[Excerpts from a dataset]
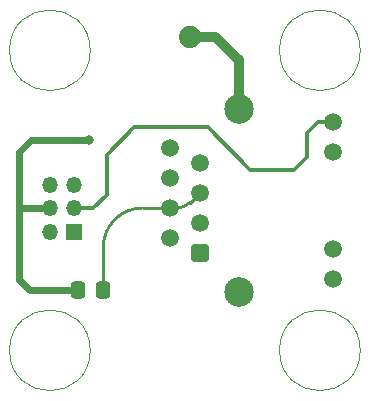
<source format=gbr>
%TF.GenerationSoftware,KiCad,Pcbnew,(6.0.9)*%
%TF.CreationDate,2023-02-20T13:31:34+11:00*%
%TF.ProjectId,PHY,5048592e-6b69-4636-9164-5f7063625858,rev?*%
%TF.SameCoordinates,Original*%
%TF.FileFunction,Copper,L1,Top*%
%TF.FilePolarity,Positive*%
%FSLAX46Y46*%
G04 Gerber Fmt 4.6, Leading zero omitted, Abs format (unit mm)*
G04 Created by KiCad (PCBNEW (6.0.9)) date 2023-02-20 13:31:34*
%MOMM*%
%LPD*%
G01*
G04 APERTURE LIST*
G04 Aperture macros list*
%AMRoundRect*
0 Rectangle with rounded corners*
0 $1 Rounding radius*
0 $2 $3 $4 $5 $6 $7 $8 $9 X,Y pos of 4 corners*
0 Add a 4 corners polygon primitive as box body*
4,1,4,$2,$3,$4,$5,$6,$7,$8,$9,$2,$3,0*
0 Add four circle primitives for the rounded corners*
1,1,$1+$1,$2,$3*
1,1,$1+$1,$4,$5*
1,1,$1+$1,$6,$7*
1,1,$1+$1,$8,$9*
0 Add four rect primitives between the rounded corners*
20,1,$1+$1,$2,$3,$4,$5,0*
20,1,$1+$1,$4,$5,$6,$7,0*
20,1,$1+$1,$6,$7,$8,$9,0*
20,1,$1+$1,$8,$9,$2,$3,0*%
G04 Aperture macros list end*
%TA.AperFunction,EtchedComponent*%
%ADD10C,0.120000*%
%TD*%
%TA.AperFunction,ComponentPad*%
%ADD11C,1.879600*%
%TD*%
%TA.AperFunction,ComponentPad*%
%ADD12R,1.350000X1.350000*%
%TD*%
%TA.AperFunction,ComponentPad*%
%ADD13O,1.350000X1.350000*%
%TD*%
%TA.AperFunction,SMDPad,CuDef*%
%ADD14RoundRect,0.250000X0.337500X0.475000X-0.337500X0.475000X-0.337500X-0.475000X0.337500X-0.475000X0*%
%TD*%
%TA.AperFunction,ComponentPad*%
%ADD15C,2.500000*%
%TD*%
%TA.AperFunction,ComponentPad*%
%ADD16C,1.500000*%
%TD*%
%TA.AperFunction,ComponentPad*%
%ADD17RoundRect,0.250500X0.499500X-0.499500X0.499500X0.499500X-0.499500X0.499500X-0.499500X-0.499500X0*%
%TD*%
%TA.AperFunction,ViaPad*%
%ADD18C,0.800000*%
%TD*%
%TA.AperFunction,Conductor*%
%ADD19C,0.304800*%
%TD*%
%TA.AperFunction,Conductor*%
%ADD20C,0.250000*%
%TD*%
%TA.AperFunction,Conductor*%
%ADD21C,0.812800*%
%TD*%
%TA.AperFunction,Conductor*%
%ADD22C,0.609600*%
%TD*%
G04 APERTURE END LIST*
D10*
%TO.C,H4*%
X115177222Y-74930000D02*
G75*
G03*
X115177222Y-74930000I-3417222J0D01*
G01*
%TO.C,H3*%
X115177222Y-100330000D02*
G75*
G03*
X115177222Y-100330000I-3417222J0D01*
G01*
%TO.C,H2*%
X138037222Y-100330000D02*
G75*
G03*
X138037222Y-100330000I-3417222J0D01*
G01*
%TO.C,H1*%
X138037222Y-74930000D02*
G75*
G03*
X138037222Y-74930000I-3417222J0D01*
G01*
%TD*%
D11*
%TO.P,J3,1,Pin_1*%
%TO.N,/CASE*%
X123621800Y-73761600D03*
%TD*%
D12*
%TO.P,J1,1,Pin_1*%
%TO.N,/T-*%
X113801400Y-90315800D03*
D13*
%TO.P,J1,2,Pin_2*%
%TO.N,/T+*%
X111801400Y-90315800D03*
%TO.P,J1,3,Pin_3*%
%TO.N,/LEDY_A*%
X113801400Y-88315800D03*
%TO.P,J1,4,Pin_4*%
%TO.N,GND*%
X111801400Y-88315800D03*
%TO.P,J1,5,Pin_5*%
%TO.N,/R+*%
X113801400Y-86315800D03*
%TO.P,J1,6,Pin_6*%
%TO.N,/R-*%
X111801400Y-86315800D03*
%TD*%
D14*
%TO.P,C1,2*%
%TO.N,GND*%
X114176900Y-95250000D03*
%TO.P,C1,1*%
%TO.N,/RC*%
X116251900Y-95250000D03*
%TD*%
D15*
%TO.P,J2,SH*%
%TO.N,/CASE*%
X127750000Y-95380000D03*
X127750000Y-79890000D03*
D16*
%TO.P,J2,12*%
%TO.N,/LEDY_A*%
X135700000Y-81010000D03*
%TO.P,J2,11*%
%TO.N,GND*%
X135700000Y-83550000D03*
%TO.P,J2,10*%
%TO.N,/LEDG_A*%
X135700000Y-91720000D03*
%TO.P,J2,9*%
%TO.N,/LEDG_K*%
X135700000Y-94260000D03*
%TO.P,J2,8*%
%TO.N,GND*%
X121900000Y-83195000D03*
%TO.P,J2,7*%
%TO.N,unconnected-(J2-Pad7)*%
X124440000Y-84455000D03*
%TO.P,J2,6*%
%TO.N,/R-*%
X121900000Y-85735000D03*
%TO.P,J2,5*%
%TO.N,/RC*%
X124440000Y-86995000D03*
%TO.P,J2,4*%
X121900000Y-88275000D03*
%TO.P,J2,3*%
%TO.N,/R+*%
X124440000Y-89535000D03*
%TO.P,J2,2*%
%TO.N,/T-*%
X121900000Y-90815000D03*
D17*
%TO.P,J2,1*%
%TO.N,/T+*%
X124440000Y-92075000D03*
%TD*%
D18*
%TO.N,GND*%
X115062000Y-82550000D03*
%TD*%
D19*
%TO.N,/LEDY_A*%
X115443000Y-88315800D02*
X113826800Y-88315800D01*
X116560600Y-87198200D02*
X115443000Y-88315800D01*
X116560600Y-83769200D02*
X116560600Y-87198200D01*
X118897400Y-81432400D02*
X116560600Y-83769200D01*
X128727200Y-85039200D02*
X125120400Y-81432400D01*
X132461000Y-85039200D02*
X128727200Y-85039200D01*
X133553200Y-83947000D02*
X132461000Y-85039200D01*
X135700000Y-81010000D02*
X134458200Y-81010000D01*
X134458200Y-81010000D02*
X133553200Y-81915000D01*
X133553200Y-81915000D02*
X133553200Y-83947000D01*
X125120400Y-81432400D02*
X118897400Y-81432400D01*
D20*
%TO.N,/RC*%
X122530000Y-88274985D02*
G75*
G03*
X123605476Y-87829521I0J1520985D01*
G01*
X116281196Y-91596688D02*
G75*
G02*
X117254101Y-89247901I3321704J-12D01*
G01*
X117254103Y-89247903D02*
G75*
G02*
X119602888Y-88275000I2348797J-2348797D01*
G01*
X116266555Y-95235355D02*
G75*
G03*
X116281200Y-95199981I-35355J35355D01*
G01*
D21*
%TO.N,/CASE*%
X127750000Y-75730800D02*
X127750000Y-79890000D01*
X123621800Y-73761600D02*
X125780800Y-73761600D01*
X125780800Y-73761600D02*
X127750000Y-75730800D01*
D22*
%TO.N,GND*%
X109220000Y-88290400D02*
X111801400Y-88290400D01*
X109169200Y-88341200D02*
X109220000Y-88290400D01*
X111801400Y-88290400D02*
X111826800Y-88315800D01*
X109169200Y-88900000D02*
X109169200Y-88341200D01*
X110083600Y-95250000D02*
X109169200Y-94335600D01*
X109169200Y-94335600D02*
X109169200Y-88900000D01*
X114176900Y-95250000D02*
X110083600Y-95250000D01*
D20*
%TO.N,/RC*%
X116266550Y-95235350D02*
X116251900Y-95250000D01*
X119602888Y-88275000D02*
X121900000Y-88275000D01*
X116281200Y-91596688D02*
X116281200Y-95199981D01*
D22*
%TO.N,GND*%
X115062000Y-82550000D02*
X110159800Y-82550000D01*
X110159800Y-82550000D02*
X109169200Y-83540600D01*
X109169200Y-83540600D02*
X109169200Y-88900000D01*
D20*
%TO.N,/RC*%
X122530000Y-88275000D02*
X121900000Y-88275000D01*
X123605477Y-87829522D02*
X124440000Y-86995000D01*
%TD*%
M02*

</source>
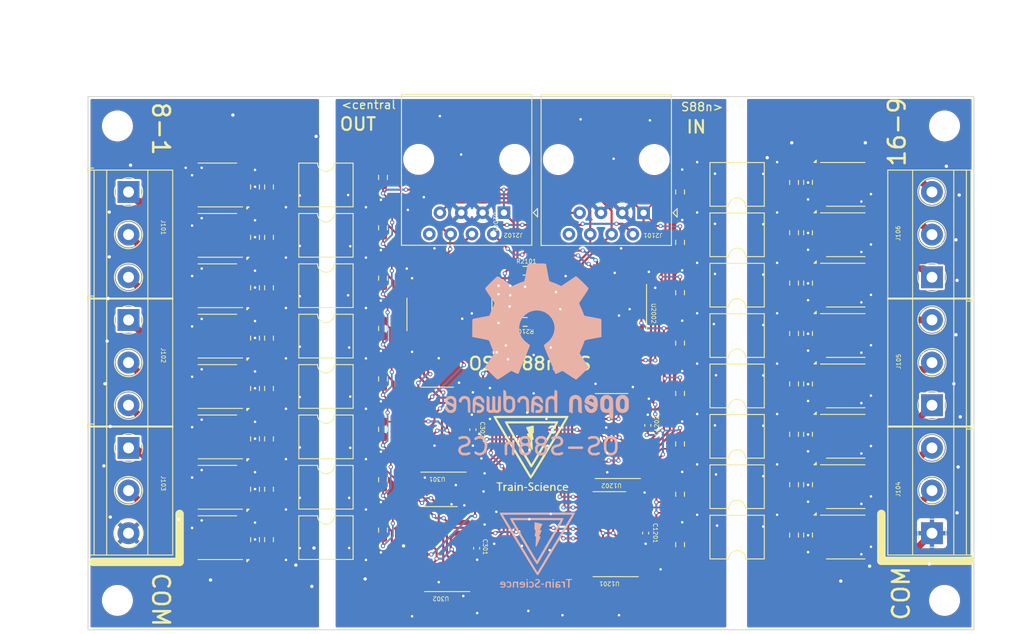
<source format=kicad_pcb>
(kicad_pcb
	(version 20240108)
	(generator "pcbnew")
	(generator_version "8.0")
	(general
		(thickness 1.6)
		(legacy_teardrops no)
	)
	(paper "A4")
	(layers
		(0 "F.Cu" signal)
		(31 "B.Cu" signal)
		(32 "B.Adhes" user "B.Adhesive")
		(33 "F.Adhes" user "F.Adhesive")
		(34 "B.Paste" user)
		(35 "F.Paste" user)
		(36 "B.SilkS" user "B.Silkscreen")
		(37 "F.SilkS" user "F.Silkscreen")
		(38 "B.Mask" user)
		(39 "F.Mask" user)
		(40 "Dwgs.User" user "User.Drawings")
		(41 "Cmts.User" user "User.Comments")
		(42 "Eco1.User" user "User.Eco1")
		(43 "Eco2.User" user "User.Eco2")
		(44 "Edge.Cuts" user)
		(45 "Margin" user)
		(46 "B.CrtYd" user "B.Courtyard")
		(47 "F.CrtYd" user "F.Courtyard")
		(48 "B.Fab" user)
		(49 "F.Fab" user)
		(50 "User.1" user)
		(51 "User.2" user)
		(52 "User.3" user)
		(53 "User.4" user)
		(54 "User.5" user)
		(55 "User.6" user)
		(56 "User.7" user)
		(57 "User.8" user)
		(58 "User.9" user)
	)
	(setup
		(stackup
			(layer "F.SilkS"
				(type "Top Silk Screen")
			)
			(layer "F.Paste"
				(type "Top Solder Paste")
			)
			(layer "F.Mask"
				(type "Top Solder Mask")
				(thickness 0.01)
			)
			(layer "F.Cu"
				(type "copper")
				(thickness 0.035)
			)
			(layer "dielectric 1"
				(type "core")
				(thickness 1.51)
				(material "FR4")
				(epsilon_r 4.5)
				(loss_tangent 0.02)
			)
			(layer "B.Cu"
				(type "copper")
				(thickness 0.035)
			)
			(layer "B.Mask"
				(type "Bottom Solder Mask")
				(thickness 0.01)
			)
			(layer "B.Paste"
				(type "Bottom Solder Paste")
			)
			(layer "B.SilkS"
				(type "Bottom Silk Screen")
			)
			(copper_finish "None")
			(dielectric_constraints no)
		)
		(pad_to_mask_clearance 0)
		(allow_soldermask_bridges_in_footprints no)
		(pcbplotparams
			(layerselection 0x00010fc_ffffffff)
			(plot_on_all_layers_selection 0x0000000_00000000)
			(disableapertmacros no)
			(usegerberextensions no)
			(usegerberattributes yes)
			(usegerberadvancedattributes yes)
			(creategerberjobfile yes)
			(dashed_line_dash_ratio 12.000000)
			(dashed_line_gap_ratio 3.000000)
			(svgprecision 4)
			(plotframeref no)
			(viasonmask no)
			(mode 1)
			(useauxorigin no)
			(hpglpennumber 1)
			(hpglpenspeed 20)
			(hpglpendiameter 15.000000)
			(pdf_front_fp_property_popups yes)
			(pdf_back_fp_property_popups yes)
			(dxfpolygonmode yes)
			(dxfimperialunits yes)
			(dxfusepcbnewfont yes)
			(psnegative no)
			(psa4output no)
			(plotreference yes)
			(plotvalue yes)
			(plotfptext yes)
			(plotinvisibletext no)
			(sketchpadsonfab no)
			(subtractmaskfromsilk no)
			(outputformat 1)
			(mirror no)
			(drillshape 1)
			(scaleselection 1)
			(outputdirectory "")
		)
	)
	(net 0 "")
	(net 1 "Net-(D201-+)")
	(net 2 "GND")
	(net 3 "VCC")
	(net 4 "/CS1/Track")
	(net 5 "Net-(D401-+)")
	(net 6 "/CS2/Track")
	(net 7 "Net-(D501-+)")
	(net 8 "/CS3/Track")
	(net 9 "/CS4/Track")
	(net 10 "Net-(D601-+)")
	(net 11 "/CS5/Track")
	(net 12 "Net-(D701-+)")
	(net 13 "Net-(D801-+)")
	(net 14 "/CS6/Track")
	(net 15 "Net-(D901-+)")
	(net 16 "/CS7/Track")
	(net 17 "/CS8/Track")
	(net 18 "Net-(D1001-+)")
	(net 19 "Net-(D1101-+)")
	(net 20 "/CS9/Track")
	(net 21 "/CS10/Track")
	(net 22 "Net-(D1301-+)")
	(net 23 "/CS11/Track")
	(net 24 "Net-(D1401-+)")
	(net 25 "Net-(D1501-+)")
	(net 26 "/SR-latch1/Q4")
	(net 27 "unconnected-(U301-NC-Pad2)")
	(net 28 "/SR-latch1/Q2")
	(net 29 "/SR-latch1/Q3")
	(net 30 "/SR-latch1/Q1")
	(net 31 "unconnected-(U302-NC-Pad2)")
	(net 32 "/SR-latch1/Q6")
	(net 33 "/SR-latch1/Q7")
	(net 34 "/SR-latch1/Q5")
	(net 35 "/SR-latch2/Q4")
	(net 36 "unconnected-(U1201-NC-Pad2)")
	(net 37 "/SR-latch2/Q2")
	(net 38 "/SR-latch2/Q3")
	(net 39 "/SR-latch2/Q1")
	(net 40 "unconnected-(U1202-NC-Pad2)")
	(net 41 "/SR-latch2/Q6")
	(net 42 "/SR-latch2/Q7")
	(net 43 "/SR-latch2/Q5")
	(net 44 "unconnected-(U2001-Q5-Pad2)")
	(net 45 "unconnected-(U2001-Q6-Pad12)")
	(net 46 "unconnected-(U2002-Q5-Pad2)")
	(net 47 "unconnected-(U2002-Q6-Pad12)")
	(net 48 "/SR-latch1/Q8")
	(net 49 "/SR-latch2/Q8")
	(net 50 "/RJ45/DATA_IN")
	(net 51 "/RJ45/CLOCK")
	(net 52 "/RJ45/PL")
	(net 53 "/RJ45/RESET")
	(net 54 "unconnected-(J2101-Pad8)")
	(net 55 "Net-(J2101-Pad7)")
	(net 56 "/RJ45/DATA_OUT")
	(net 57 "unconnected-(J2102-Pad8)")
	(net 58 "Net-(Q2101-B)")
	(net 59 "Net-(U2001-Q7)")
	(net 60 "/CS12/Track")
	(net 61 "Net-(D1601-+)")
	(net 62 "/CS13/Track")
	(net 63 "Net-(D1701-+)")
	(net 64 "/CS14/Track")
	(net 65 "/CS15/Track")
	(net 66 "Net-(D1801-+)")
	(net 67 "/CS16/Track")
	(net 68 "Net-(D1901-+)")
	(net 69 "Net-(R203-Pad2)")
	(net 70 "Net-(R403-Pad2)")
	(net 71 "Net-(R503-Pad2)")
	(net 72 "Net-(R603-Pad2)")
	(net 73 "Net-(R703-Pad2)")
	(net 74 "Net-(R803-Pad2)")
	(net 75 "Net-(R903-Pad2)")
	(net 76 "Net-(R1003-Pad2)")
	(net 77 "Net-(R1103-Pad2)")
	(net 78 "Net-(R1303-Pad2)")
	(net 79 "Net-(R1403-Pad2)")
	(net 80 "Net-(R1503-Pad2)")
	(net 81 "Net-(R1603-Pad2)")
	(net 82 "Net-(R1703-Pad2)")
	(net 83 "Net-(R1803-Pad2)")
	(net 84 "Net-(R1903-Pad2)")
	(net 85 "/CS1/TTL")
	(net 86 "/CS2/TTL")
	(net 87 "/CS4/TTL")
	(net 88 "/CS3/TTL")
	(net 89 "/CS7/TTL")
	(net 90 "/CS8/TTL")
	(net 91 "/CS6/TTL")
	(net 92 "/CS5/TTL")
	(net 93 "/CS9/TTL")
	(net 94 "/CS11/TTL")
	(net 95 "/CS12/TTL")
	(net 96 "/CS10/TTL")
	(net 97 "/CS13/TTL")
	(net 98 "/CS16/TTL")
	(net 99 "/CS15/TTL")
	(net 100 "/CS14/TTL")
	(net 101 "/COM1")
	(net 102 "/COM2")
	(footprint "Diode_SMD:Diode_Bridge_Diotec_ABS" (layer "F.Cu") (at 201.433 93.474))
	(footprint "Diode_SMD:Diode_Bridge_Diotec_ABS" (layer "F.Cu") (at 126.611 87.538 180))
	(footprint "custom_kicad_lib_sk:R_0603_smalltext" (layer "F.Cu") (at 195.285 111.232083 -90))
	(footprint "custom_kicad_lib_sk:R_0603_smalltext" (layer "F.Cu") (at 146.333 98.636917 -90))
	(footprint "custom_kicad_lib_sk:R_0603_smalltext" (layer "F.Cu") (at 132.759 75.779917 90))
	(footprint "custom_kicad_lib_sk:R_0603_smalltext" (layer "F.Cu") (at 132.759 87.779917 90))
	(footprint "custom_kicad_lib_sk:R_0603_smalltext" (layer "F.Cu") (at 196.951 87.232083 -90))
	(footprint "custom_kicad_lib_sk:R_0603_smalltext" (layer "F.Cu") (at 146.333 80.636917 -90))
	(footprint "Diode_SMD:Diode_Bridge_Diotec_ABS" (layer "F.Cu") (at 201.433 87.474))
	(footprint "Package_TO_SOT_SMD:SOT-23" (layer "F.Cu") (at 163.26 82.804 -90))
	(footprint "custom_kicad_lib_sk:R_0603_smalltext" (layer "F.Cu") (at 195.285 81.232083 -90))
	(footprint "Package_DIP:SMDIP-4_W9.53mm" (layer "F.Cu") (at 188.503 105.474 180))
	(footprint "custom_kicad_lib_sk:R_0603_smalltext" (layer "F.Cu") (at 181.711 76.375083 90))
	(footprint "custom_kicad_lib_sk:R_0603_smalltext" (layer "F.Cu") (at 163.26 85.852 180))
	(footprint "Capacitor_SMD:C_0402_1005Metric" (layer "F.Cu") (at 177.865 98.171 90))
	(footprint "custom_kicad_lib_sk:R_0603_smalltext" (layer "F.Cu") (at 196.951 99.232083 -90))
	(footprint "custom_kicad_lib_sk:R_0603_smalltext" (layer "F.Cu") (at 181.711 100.375083 90))
	(footprint "custom_kicad_lib_sk:R_0603_smalltext" (layer "F.Cu") (at 132.759 93.779917 90))
	(footprint "TerminalBlock_Phoenix:TerminalBlock_Phoenix_MKDS-1,5-3-5.08_1x03_P5.08mm_Horizontal" (layer "F.Cu") (at 116.028 70.372 -90))
	(footprint "custom_kicad_lib_sk:R_0603_smalltext" (layer "F.Cu") (at 196.951 111.232083 -90))
	(footprint "Package_DIP:SMDIP-4_W9.53mm" (layer "F.Cu") (at 188.503 99.474 180))
	(footprint "Package_DIP:SMDIP-4_W9.53mm" (layer "F.Cu") (at 139.541 81.538))
	(footprint "custom_kicad_lib_sk:R_0603_smalltext" (layer "F.Cu") (at 146.333 86.636917 -90))
	(footprint "custom_kicad_lib_sk:R_0603_smalltext" (layer "F.Cu") (at 195.285 87.232083 -90))
	(footprint "Diode_SMD:Diode_Bridge_Diotec_ABS" (layer "F.Cu") (at 201.433 105.474))
	(footprint "custom_kicad_lib_sk:R_0603_smalltext" (layer "F.Cu") (at 195.285 99.232083 -90))
	(footprint "Package_DIP:SMDIP-4_W9.53mm" (layer "F.Cu") (at 188.503 75.474 180))
	(footprint "TerminalBlock_Phoenix:TerminalBlock_Phoenix_MKDS-1,5-3-5.08_1x03_P5.08mm_Horizontal" (layer "F.Cu") (at 116.028 100.852 -90))
	(footprint "Diode_SMD:Diode_Bridge_Diotec_ABS" (layer "F.Cu") (at 126.611 99.538 180))
	(footprint "Package_DIP:SMDIP-4_W9.53mm" (layer "F.Cu") (at 188.503 69.474 180))
	(footprint "custom_kicad_lib_sk:R_0603_smalltext" (layer "F.Cu") (at 131.093 87.779917 90))
	(footprint "MountingHole:MountingHole_3.2mm_M3" (layer "F.Cu") (at 213.206 62.512 180))
	(footprint "custom_kicad_lib_sk:R_0603_smalltext" (layer "F.Cu") (at 181.711 88.375083 90))
	(footprint "custom_kicad_lib_sk:R_0603_smalltext" (layer "F.Cu") (at 131.093 93.779917 90))
	(footprint "custom_kicad_lib_sk:R_0603_smalltext" (layer "F.Cu") (at 146.333 68.636917 -90))
	(footprint "custom_kicad_lib_sk:R_0603_smalltext" (layer "F.Cu") (at 132.759 81.779917 90))
	(footprint "custom_kicad_lib_sk:R_0603_smalltext" (layer "F.Cu") (at 146.333 74.636917 -90))
	(footprint "Package_DIP:SMDIP-4_W9.53mm"
		(layer "F.Cu")
		(uuid "55e750ff-cd6a-4af6-ac15-3f3da86705f9")
		(at 139.541 99.538)
		(descr "4-lead surface-mounted (SMD) DIP package, row spacing 9.53 mm (375 mils)")
		(tags "SMD DIP DIL PDIP SMDIP 2.54mm 9.53mm 375mil")
		(property "Reference" "U501"
			(at 0 -3.6 0)
			(unlocked yes)
			(layer "F.SilkS")
			(hide yes)
			(uuid "9be217ce-8a0a-44a8-9bd4-03a1da29b126")
			(effects
				(font
					(size 0.5 0.5)
					(thickness 0.075)
				)
			)
		)
		(property "Value" "EL814"
			(at 0 3.6 0)
			(unlocked yes)
			(layer "F.Fab")
			(uuid "8b6fe51f-bc4c-403e-ab02-fa558e9303c4")
			(effects
				(font
					(size 1 1)
					(thickness 0.15)
				)
			)
		)
		(property "Footprint" "Package_DIP:SMDIP-4_W9.53mm"
			(at 0 0 0)
			(unlocked yes)
			(layer "F.Fab")
			(hide yes)
			(uuid "7823293c-594e-4e65-8d37-fb1057e4f4d1")
			(effects
				(font
					(size 1.27 1.27)
					(thickness 0.15)
				)
			)
		)
		(property "Datasheet" "http://www.everlight.com/file/ProductFile/EL814.pdf"
			(at 0 0 0)
			(unlocked yes)
			(layer "F.Fab")
			(hide yes)
			(uuid "aa904e1c-3287-4410-926b-0aff4d2fa422")
			(effects
				(font
					(size 1.27 1.27)
					(thickness 0.15)
				)
			)
		)
		(property "Description" ""
			(at 0 0 0)
			(unlocked yes)
			(layer "F.Fab")
			(hide yes)
			(uuid "cce3c236-543e-4f74-9be3-68d3531902af")
			(effects
				(font
					(size 1.27 1.27)
					(thickness 0.15)
				)
			)
		)
		(property "JLCPCB Part#" "C500388"
			(at 0 0 0)
			(unlocked yes)
			(layer "F.Fab")
			(hide yes)
			(uuid "6605ba26-636d-4c41-9d98-5bc1e352b163")
			(effects
				(font
					(size 1 1)
					(thickness 0.15)
				)
			)
		)
		(property ki_fp_filters "DIP*W7.62mm* DIP*W10.16mm* SMDIP*W9.53mm*")
		(path "/a809b416-ad3a-48b3-bd0a-da64ce9b6bad/a8850dde-5603-478d-956f-f584b49f505d")
		(sheetname "CS3")
		(sheetfile "current sensor.kicad_sch")
		(attr smd)
		(fp_line
			(start -3.235 -2.6)
			(end -3.235 2.6)
			(stroke
				(width 0.12)
				(type solid)
			)
			(layer "F.SilkS")
			(uuid "250a048e-26f1-4229-9910-565d3f6a69a9")
		)
		(fp_line
			(start -3.235 2.6)
			(end 3.235 2.6)
			(stroke
				(width 0.12)
				(type solid)
			)
			(layer "F.SilkS")
			(uuid "fd06b861-9b9f-4754-a3fc-baeb2e35d930")
		)
		(fp_line
			(start -1 -2.6)
			(end -3.235 -2.6)
			(stroke
				(width 0.12)
				(type solid)
			)
			(layer "F.SilkS")
			(uuid "75fae289-7db4-43f9-99e8-a52e78d47464")
		)
		(fp_line
			(start 3.235 -2.6)
			(end 1 -2.6)
			(stroke
				(width 0.12)
				(type solid)
			)
			(layer "F.SilkS")
			(uuid "35181c1a-6699-4af3-b2fa-13f6c14f4fdd")
		)
		(fp_line
			(start 3.235 2.6)
			(end 3.235 -2.6)
... [1177913 chars truncated]
</source>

WHAT IS REQUIRED
Restate word for word only the lines above from the line containing "X114176900Y-95250000D03*" to the line containing "X135700000Y-83550000D03*", both of them included.

REPLY
X114176900Y-95250000D03*
%TO.P,C1,1*%
%TO.N,/RC*%
X116251900Y-95250000D03*
%TD*%
D15*
%TO.P,J2,SH*%
%TO.N,/CASE*%
X127750000Y-95380000D03*
X127750000Y-79890000D03*
D16*
%TO.P,J2,12*%
%TO.N,/LEDY_A*%
X135700000Y-81010000D03*
%TO.P,J2,11*%
%TO.N,GND*%
X135700000Y-83550000D03*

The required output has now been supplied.